Treat this step much like you would a physical move, and make sure you don’t leave anything valuable behind. That means combing through all shared drives and workflows to determine where and how your data—structured or not—is used.

By searching using a variety of filters, you can discover how your content is being stored and how it can be organized further. This step isn’t exclusive to born-digital content, though. By also sifting through your paper-based content, you can ensure you’re not missing any important documentation.


Step #3: Prepare 

During this phase of your data migration, you can start digitizing the rest of your paper-based content. By ingesting all your paper content, you fill two needs with one deed: you migrate important documentation, and your team will never have to waste time leafing through file folders again.

Once your content has been digitized, it’s time to turn your attention to removing ROT content and pre-processing the rest of your data. Other possibilities in this step include compressing your content, enhancing metadata for greater searchability, and converting it into PDF or another universal format. Some solutions—but not all—will allow you to redact confidential information or personally identifiable information (PII).
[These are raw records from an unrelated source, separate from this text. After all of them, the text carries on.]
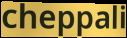
cheppali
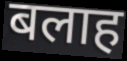
बलाह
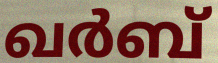
ഖർബ്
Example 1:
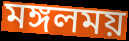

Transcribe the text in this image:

মঙ্গলময়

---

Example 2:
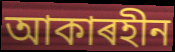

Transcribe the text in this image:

আকাৰহীন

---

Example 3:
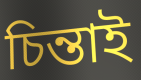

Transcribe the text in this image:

চিন্তাই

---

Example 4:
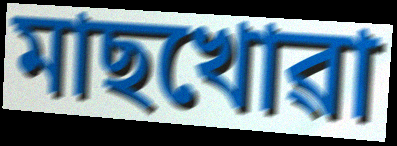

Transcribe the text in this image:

মাছখোৱা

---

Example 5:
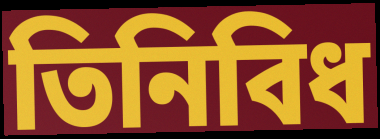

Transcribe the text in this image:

তিনিবিধ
It isn’t always possible or practical to complete all these steps manually, so be sure to link up with an experienced technology partner. Many vendors only deal with digitizing content and can’t help beyond that, so be sure to look for a partner who offers a robust data migration software solution.
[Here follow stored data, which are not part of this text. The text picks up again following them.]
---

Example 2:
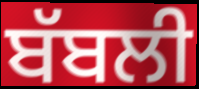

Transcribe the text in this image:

ਬੱਬਲੀ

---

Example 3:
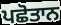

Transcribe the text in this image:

ਪਛੋਤਾਨ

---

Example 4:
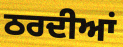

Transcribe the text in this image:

ਠਰਦੀਆਂ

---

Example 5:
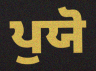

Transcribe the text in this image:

ਪੁਯੋ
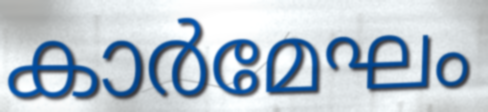
കാർമേഘം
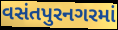
વસંતપુરનગરમાં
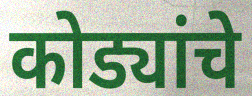
कोड्यांचे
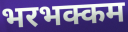
भरभक्कम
Step #4: Classify & Extract

In this step, you can begin sorting your content into relevant categories. Now that your content is high-quality and useable, you can start routing it into the right buckets. How you categorize your content will depend on file type, age, or whatever other criteria you determine.
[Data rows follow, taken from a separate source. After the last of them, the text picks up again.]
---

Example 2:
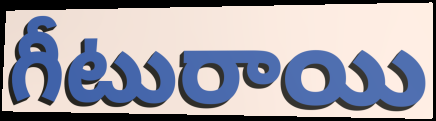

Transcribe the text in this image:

గీటురాయి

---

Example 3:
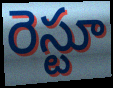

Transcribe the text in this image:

రెస్టూ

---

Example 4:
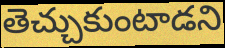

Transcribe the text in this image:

తెచ్చుకుంటాడని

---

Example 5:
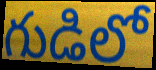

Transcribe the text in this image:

గుడిలో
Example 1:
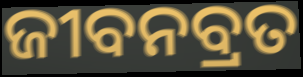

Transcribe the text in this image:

ଜୀବନବ୍ରତ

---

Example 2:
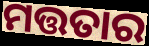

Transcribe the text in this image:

ମତ୍ତତାର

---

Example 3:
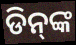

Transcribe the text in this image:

ଡିନ୍‌ଙ୍କ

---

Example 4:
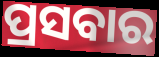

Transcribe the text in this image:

ପ୍ରସବାର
This is the time to conduct more advanced data extraction. The extracted information—such as supplier names from invoices, or different entities in your legal documents—can then be leveraged to create the data rules that will determine how your content is sorted throughout the migration process.


Step #5: Validate & Stage

Although the whole process of a data migration should be iterative, this is the step in which it’s really time to review how the process is working. Take the time to assess your data rules and ensure they’re working the way they’re supposed to, in addition to mapping out any exceptions to your data routing. Although much of the process should be automated, depending on which vendor you choose, checking this information along the way will ensure you don’t hit any potholes in the road.


Step #6: Export  

Now that you have a clean dataset to work with, it’s time to transfer it from one content system to another. Congratulations! Your content is now fully accessible and can be leveraged for various organizational needs, whether you wish to reduce manual effort, fuel big data analytics, improve data security, tighten up compliance, or all of the above.


The Final Verdict 

Although a full-scale data migration project might seem intimidating at first, breaking it down into smaller chunks makes it much more manageable. In closing, it’s important to remember that a full-scale data migration is best conducted with the assistance of an experienced technology partner. Once you’ve chosen the right partner, be sure to follow the tips outlined in this six-point data migration checklist. Before you know it, you’ll be well on your way to improving your data before you move it.